Colorado Blueprint: a new economic strategy or the same old thing?
When Ken Lund decided to move from the private to the public sector, he really didn't know what was in store. "I describe it this way: It's thirty years of programs in search of a strategy," he said. But that strategy was ultimately found, he told attendees at the third annual Rocky Mountain Entrepreneur's Summit yesterday. It's called the Colorado Blueprint.
During the talk, at the Cable Center at University of Denver, Lund shared his experience crossing over from the private sector as a lawyer for Holme Roberts & Owen to becoming Governor John Hickenlooper's chief legal counsel, after which he transitioned to his current position as the Office of Economic Development and International Trade's executive director. Lund is working closely with Hickenlooper in an attempt to transform Colorado into one of the leading pro-business states in the country.
In his presentation, Lund outlined the Colorado Blueprint, a plan that identifies the fourteen leading industries in the state, including bioscience, aerospace, advanced manufacturing and energy and natural resources. The blueprint attempts to leverage those industries into a strategy that the governor's office hopes will push Colorado into upper echelons of economically recovering states.
Lund is a self-described "recovering trial lawyer." He paced the stage and leavened the room with self-deprecating statements about topics like his decision to eschew 90 percent of his former income to collect the comparatively paltry payments made to public servants.
But less money isn't the important outcome of Lund's decision. The most key repercussion is his goal of luring some of the top players from the private sector into public positions in order to catalyze creative solutions to the wide-ranging problem that is the economy. This would certainly transform operating procedures, for better or for worse.
Lund describes his efforts so far in a typically deprecating manner: "We did a couple things that were revolutionary: We gave everyone a phone and told them to answer it."

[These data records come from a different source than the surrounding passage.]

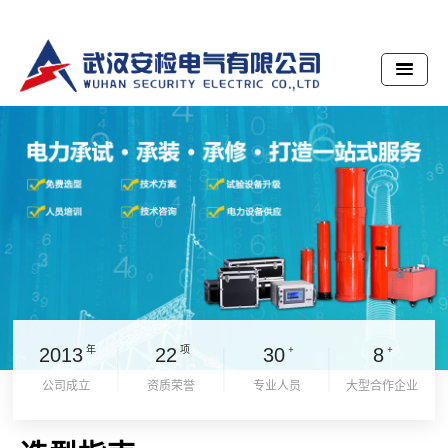
+
+
年
项
2013
22
30
8
公司成立
资质荣誉
专业人员
大型合作企业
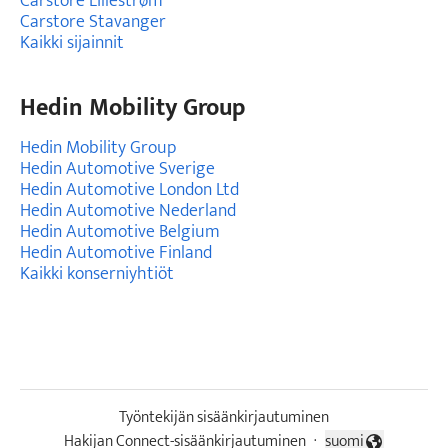
Carstore Lillestrøm
Carstore Stavanger
Kaikki sijainnit
Hedin Mobility Group
Hedin Mobility Group
Hedin Automotive Sverige
Hedin Automotive London Ltd
Hedin Automotive Nederland
Hedin Automotive Belgium
Hedin Automotive Finland
Kaikki konserniyhtiöt
Työntekijän sisäänkirjautuminen
Hakijan Connect-sisäänkirjautuminen
·
suomi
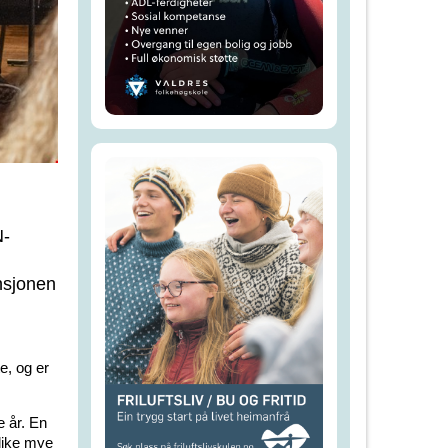
N-
nsjonen
e, og er
e år. En
like mye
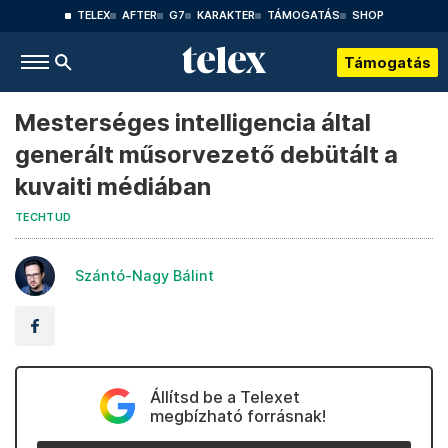
TELEX
AFTER
G7
KARAKTER
TÁMOGATÁS
SHOP
Támogatás
Mesterséges intelligencia által
generált műsorvezető debütált a
kuvaiti médiában
TECHTUD
Szántó-Nagy Bálint
Állítsd be a Telexet
megbízható forrásnak!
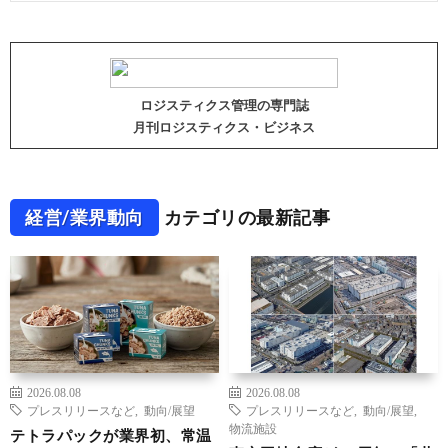
ロジスティクス管理の専門誌
月刊ロジスティクス・ビジネス
経営/業界動向
カテゴリの最新記事
2026.08.08
2026.08.08
プレスリリースなど
,
動向/展望
プレスリリースなど
,
動向/展望
,
物流施設
テトラパックが業界初、常温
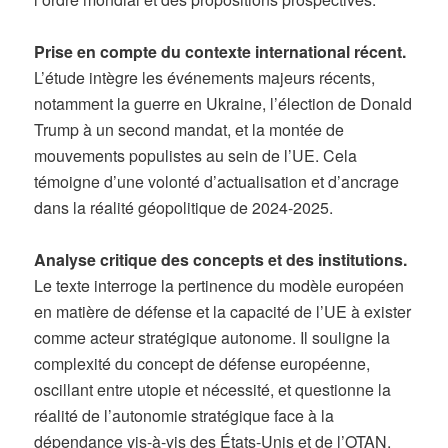
Prise en compte du contexte international récent.
L’étude intègre les événements majeurs récents,
notamment la guerre en Ukraine, l’élection de Donald
Trump à un second mandat, et la montée de
mouvements populistes au sein de l’UE. Cela
témoigne d’une volonté d’actualisation et d’ancrage
dans la réalité géopolitique de 2024-2025.
Analyse critique des concepts et des institutions.
Le texte interroge la pertinence du modèle européen
en matière de défense et la capacité de l’UE à exister
comme acteur stratégique autonome. Il souligne la
complexité du concept de défense européenne,
oscillant entre utopie et nécessité, et questionne la
réalité de l’autonomie stratégique face à la
dépendance vis-à-vis des États-Unis et de l’OTAN.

One of his goals is to stimulate growth within the state by utilizing resources already here, rather than looking for outside investors and contractors. He emphasized that one of the crucial elements of the blueprint so far has been for individual counties to devise business plans built around existing assets, and not what they need from the government. He estimates that this step of the plan engaged more than 20,000 people, a number he called "unprecedented."
In his words, "If we got criticized for anything, we got criticized for moving too fast. And I thought, 'Geez, well, coming to government, if we're getting criticized for moving too fast that people can't keep up with us, that was a good thing.'"
The Colorado Blueprint is in its sixteenth month of implementation. As the plan proceeds, entrepreneurs will keep a close eye on the developing industry regulations to gauge the start-up climate. Colorado aims to be pro-business, and as other states struggle through the recovery process, this approach could very well be the nudge the state needs.